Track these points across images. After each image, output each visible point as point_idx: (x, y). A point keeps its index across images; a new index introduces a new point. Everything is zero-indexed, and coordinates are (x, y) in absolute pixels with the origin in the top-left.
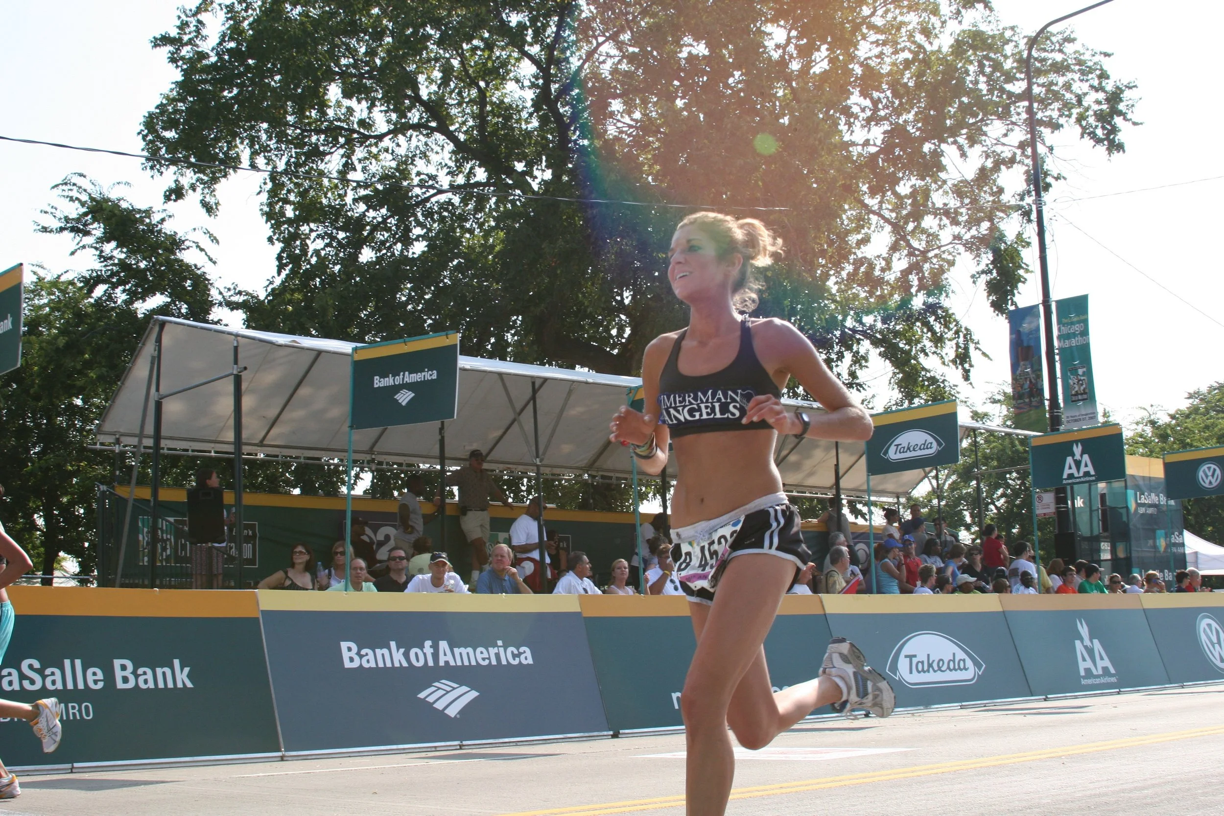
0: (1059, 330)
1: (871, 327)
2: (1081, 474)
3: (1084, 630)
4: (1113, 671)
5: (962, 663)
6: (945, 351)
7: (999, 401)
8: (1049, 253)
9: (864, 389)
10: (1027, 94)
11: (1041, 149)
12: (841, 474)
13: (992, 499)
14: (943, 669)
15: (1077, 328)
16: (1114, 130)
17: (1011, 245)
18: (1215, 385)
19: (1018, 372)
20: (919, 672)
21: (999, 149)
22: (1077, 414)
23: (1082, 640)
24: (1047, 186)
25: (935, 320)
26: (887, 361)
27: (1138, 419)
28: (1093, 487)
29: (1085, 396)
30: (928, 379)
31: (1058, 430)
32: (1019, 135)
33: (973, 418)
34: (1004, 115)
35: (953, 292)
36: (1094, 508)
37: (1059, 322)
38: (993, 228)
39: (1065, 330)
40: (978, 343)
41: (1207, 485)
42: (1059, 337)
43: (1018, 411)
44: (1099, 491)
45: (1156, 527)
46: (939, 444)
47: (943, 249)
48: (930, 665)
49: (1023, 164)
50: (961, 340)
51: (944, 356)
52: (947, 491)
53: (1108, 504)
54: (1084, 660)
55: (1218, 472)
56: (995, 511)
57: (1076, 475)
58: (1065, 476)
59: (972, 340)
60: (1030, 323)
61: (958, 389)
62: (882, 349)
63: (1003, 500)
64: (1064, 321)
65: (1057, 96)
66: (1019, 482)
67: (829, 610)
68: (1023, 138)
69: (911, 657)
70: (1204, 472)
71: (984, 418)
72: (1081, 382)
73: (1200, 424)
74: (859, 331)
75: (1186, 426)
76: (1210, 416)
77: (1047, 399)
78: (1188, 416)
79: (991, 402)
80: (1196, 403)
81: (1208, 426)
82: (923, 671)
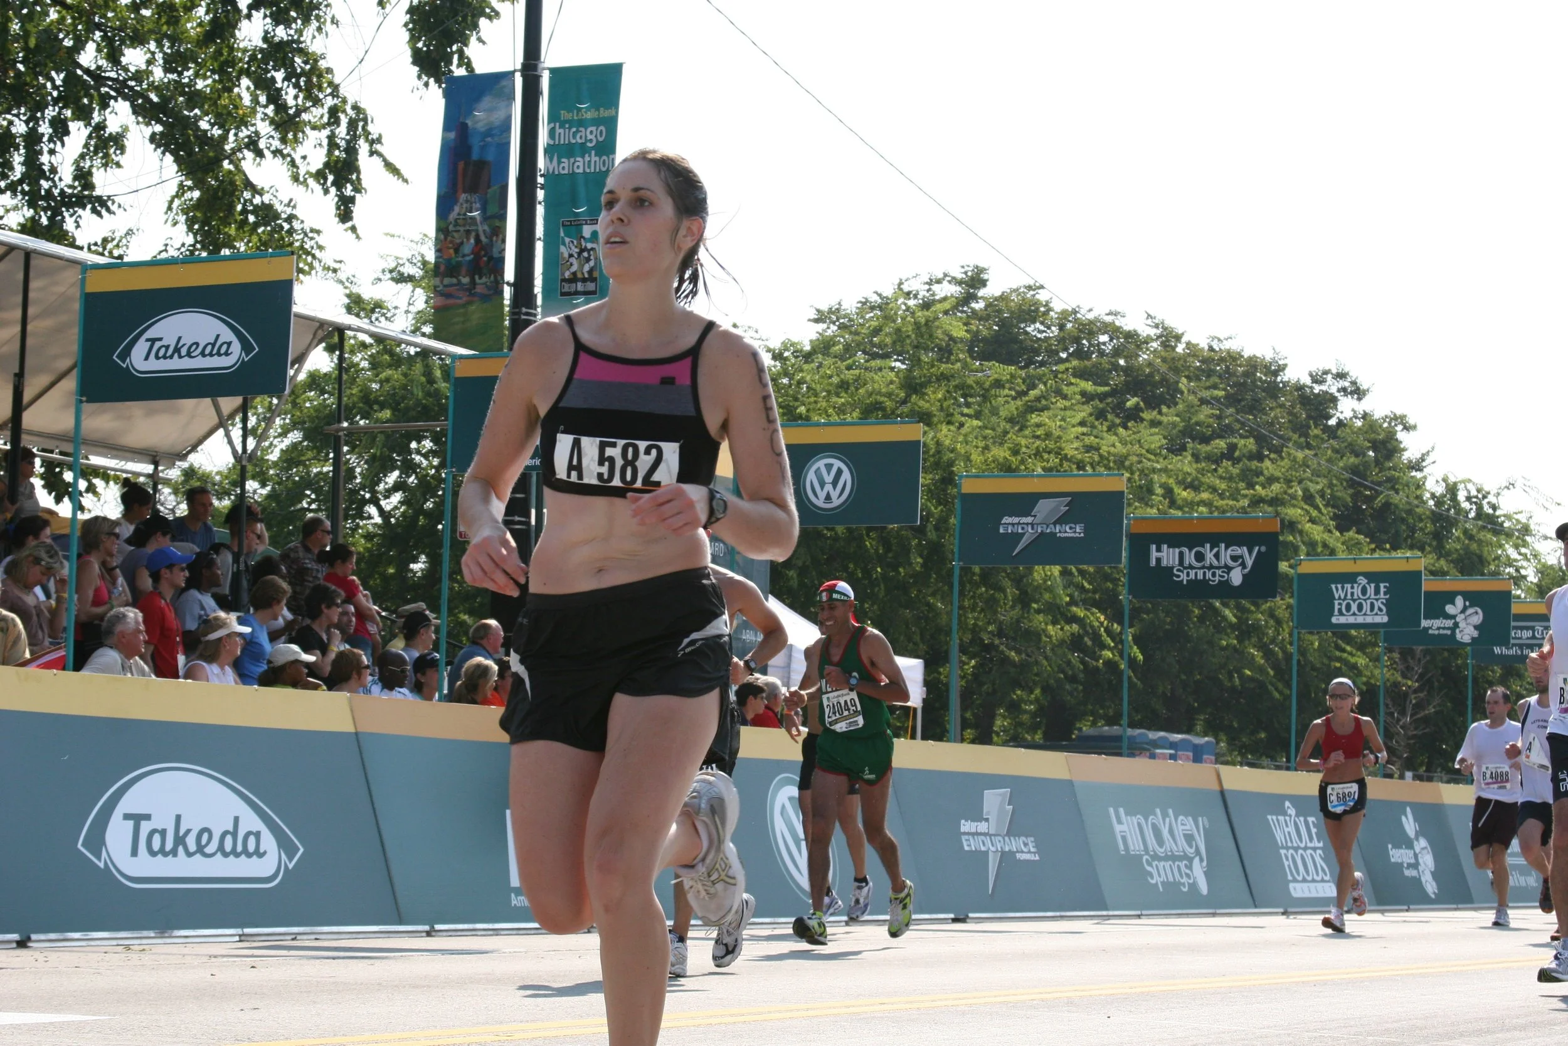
= = =
EXERCISE GOAL: Turn every line of the entries above into a JSON list of strings, one string per line, skipping blank lines. Leave the pictures out of your answer.

TASK RESPONSE:
[
  "Track these points across images. After each image, output each visible point as point_idx: (x, y). A point keeps its index across images; a new index introduces a new point. Everything is zero-indexed, and coordinates are (x, y) in absolute pixels with the origin in the top-left.",
  "0: (1059, 330)",
  "1: (871, 327)",
  "2: (1081, 474)",
  "3: (1084, 630)",
  "4: (1113, 671)",
  "5: (962, 663)",
  "6: (945, 351)",
  "7: (999, 401)",
  "8: (1049, 253)",
  "9: (864, 389)",
  "10: (1027, 94)",
  "11: (1041, 149)",
  "12: (841, 474)",
  "13: (992, 499)",
  "14: (943, 669)",
  "15: (1077, 328)",
  "16: (1114, 130)",
  "17: (1011, 245)",
  "18: (1215, 385)",
  "19: (1018, 372)",
  "20: (919, 672)",
  "21: (999, 149)",
  "22: (1077, 414)",
  "23: (1082, 640)",
  "24: (1047, 186)",
  "25: (935, 320)",
  "26: (887, 361)",
  "27: (1138, 419)",
  "28: (1093, 487)",
  "29: (1085, 396)",
  "30: (928, 379)",
  "31: (1058, 430)",
  "32: (1019, 135)",
  "33: (973, 418)",
  "34: (1004, 115)",
  "35: (953, 292)",
  "36: (1094, 508)",
  "37: (1059, 322)",
  "38: (993, 228)",
  "39: (1065, 330)",
  "40: (978, 343)",
  "41: (1207, 485)",
  "42: (1059, 337)",
  "43: (1018, 411)",
  "44: (1099, 491)",
  "45: (1156, 527)",
  "46: (939, 444)",
  "47: (943, 249)",
  "48: (930, 665)",
  "49: (1023, 164)",
  "50: (961, 340)",
  "51: (944, 356)",
  "52: (947, 491)",
  "53: (1108, 504)",
  "54: (1084, 660)",
  "55: (1218, 472)",
  "56: (995, 511)",
  "57: (1076, 475)",
  "58: (1065, 476)",
  "59: (972, 340)",
  "60: (1030, 323)",
  "61: (958, 389)",
  "62: (882, 349)",
  "63: (1003, 500)",
  "64: (1064, 321)",
  "65: (1057, 96)",
  "66: (1019, 482)",
  "67: (829, 610)",
  "68: (1023, 138)",
  "69: (911, 657)",
  "70: (1204, 472)",
  "71: (984, 418)",
  "72: (1081, 382)",
  "73: (1200, 424)",
  "74: (859, 331)",
  "75: (1186, 426)",
  "76: (1210, 416)",
  "77: (1047, 399)",
  "78: (1188, 416)",
  "79: (991, 402)",
  "80: (1196, 403)",
  "81: (1208, 426)",
  "82: (923, 671)"
]